Agora é só rodar esse aplicativo, e tudo irá funcionar exatamente como antes, talvez agora um pouco mais lentamente, pois as mensagens estão trafegando até a nuvem, entre producer e consumer.

Poderíamos rodar o producer e o consumer na nuvem, no heroku, por exemplo. Mas o heroku não roda aplicativos que consomem muita memória, como é o caso do nosso analisador que utiliza o BERT. Na verdade, poucas ofertas gratuitas tem suporte para mais do que poucas centenas de Megabytes! Portanto, não conseguiremos rodar de forma gratuita.

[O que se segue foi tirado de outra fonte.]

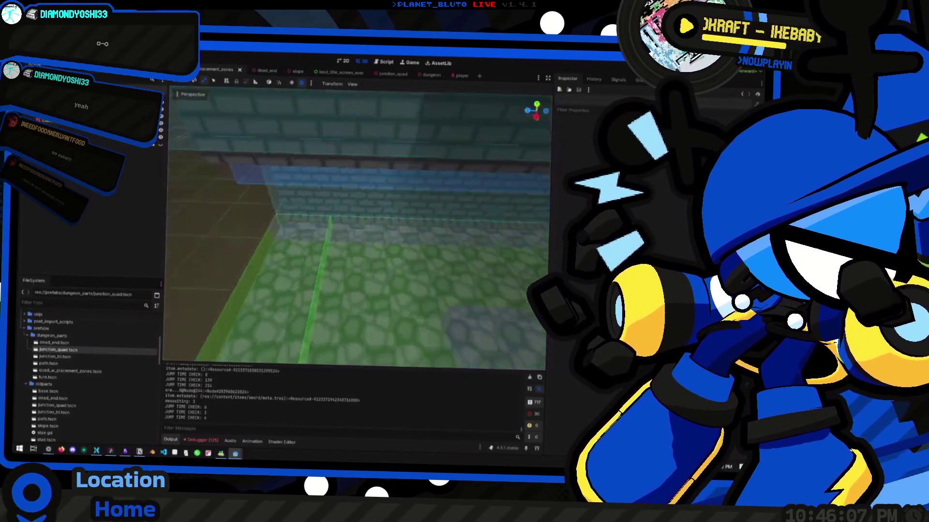
key(w)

Mas já rodamos tudo no Docker, então não deve ser difícil para o leitor (caso queira experimentar) contratar um serviço com mais memória e subir a imagem e rodar.

3.4.3 Considerações finais

Chegamos ao fim desta seção, e deste capítulo. Mostramos como rodar três tipos de aplicativos de Machine Learning usando contêineres. Também mostramos como é simples implantar esses contêineres em uma plataforma de nuvem, tornando as soluções disponíveis.

Mas o aprendizado não para por aqui. A seguir veremos como é possível acompanhar e monitorar a execução desses contêineres, visando sua operação.